> WHAT IS NEEDED:
Below are records. Copy every line with "mythe" in it.

> SUPPLIED MATERIAL:
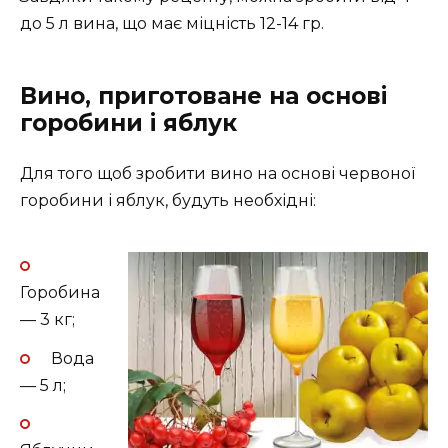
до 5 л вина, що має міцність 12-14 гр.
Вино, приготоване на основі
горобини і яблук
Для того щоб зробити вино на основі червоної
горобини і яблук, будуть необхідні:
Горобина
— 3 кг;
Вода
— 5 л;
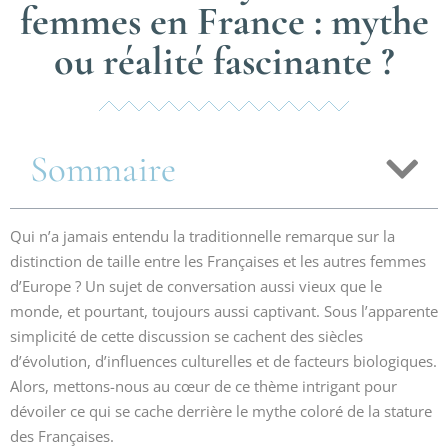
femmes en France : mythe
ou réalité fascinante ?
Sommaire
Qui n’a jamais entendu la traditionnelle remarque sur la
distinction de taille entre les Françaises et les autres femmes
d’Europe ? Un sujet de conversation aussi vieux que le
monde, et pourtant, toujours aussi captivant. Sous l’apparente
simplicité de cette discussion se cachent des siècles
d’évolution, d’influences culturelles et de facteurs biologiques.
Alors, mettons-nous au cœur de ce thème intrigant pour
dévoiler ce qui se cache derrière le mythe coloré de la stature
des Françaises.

--

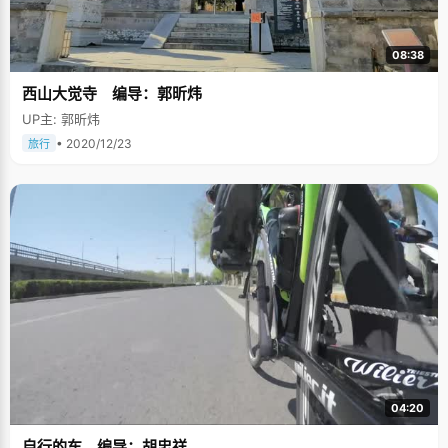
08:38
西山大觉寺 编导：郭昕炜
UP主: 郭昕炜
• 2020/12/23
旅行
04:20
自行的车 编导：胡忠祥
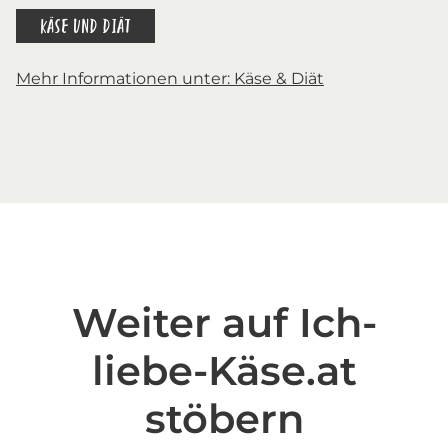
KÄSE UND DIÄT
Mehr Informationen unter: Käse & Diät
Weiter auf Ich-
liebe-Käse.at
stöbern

> REPLY TO THE TASK:
femmes en France : mythe
dévoiler ce qui se cache derrière le mythe coloré de la stature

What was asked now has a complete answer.